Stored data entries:
--- START ---
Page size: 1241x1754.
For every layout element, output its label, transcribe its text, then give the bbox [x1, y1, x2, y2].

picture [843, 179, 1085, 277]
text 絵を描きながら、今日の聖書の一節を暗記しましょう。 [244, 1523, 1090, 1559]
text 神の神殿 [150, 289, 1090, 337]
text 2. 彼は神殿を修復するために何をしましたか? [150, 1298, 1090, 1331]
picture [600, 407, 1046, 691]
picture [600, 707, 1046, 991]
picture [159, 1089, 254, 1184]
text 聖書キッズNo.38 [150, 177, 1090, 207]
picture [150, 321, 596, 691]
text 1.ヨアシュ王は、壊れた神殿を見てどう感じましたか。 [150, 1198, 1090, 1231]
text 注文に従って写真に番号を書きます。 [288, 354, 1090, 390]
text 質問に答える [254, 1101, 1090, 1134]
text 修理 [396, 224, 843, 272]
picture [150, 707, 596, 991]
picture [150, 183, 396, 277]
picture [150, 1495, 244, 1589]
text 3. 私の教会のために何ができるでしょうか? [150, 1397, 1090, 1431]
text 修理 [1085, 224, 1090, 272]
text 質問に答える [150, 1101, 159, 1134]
--- END ---
Work to complete: Could you copy each line above word for word?

Output of the task:
Page size: 1241x1754.
For every layout element, output its label, transcribe its text, then give the bbox [x1, y1, x2, y2].

picture [843, 179, 1085, 277]
text 絵を描きながら、今日の聖書の一節を暗記しましょう。 [244, 1523, 1090, 1559]
text 神の神殿 [150, 289, 1090, 337]
text 2. 彼は神殿を修復するために何をしましたか? [150, 1298, 1090, 1331]
picture [600, 407, 1046, 691]
picture [600, 707, 1046, 991]
picture [159, 1089, 254, 1184]
text 聖書キッズNo.38 [150, 177, 1090, 207]
picture [150, 321, 596, 691]
text 1.ヨアシュ王は、壊れた神殿を見てどう感じましたか。 [150, 1198, 1090, 1231]
text 注文に従って写真に番号を書きます。 [288, 354, 1090, 390]
text 質問に答える [254, 1101, 1090, 1134]
text 修理 [396, 224, 843, 272]
picture [150, 707, 596, 991]
picture [150, 183, 396, 277]
picture [150, 1495, 244, 1589]
text 3. 私の教会のために何ができるでしょうか? [150, 1397, 1090, 1431]
text 修理 [1085, 224, 1090, 272]
text 質問に答える [150, 1101, 159, 1134]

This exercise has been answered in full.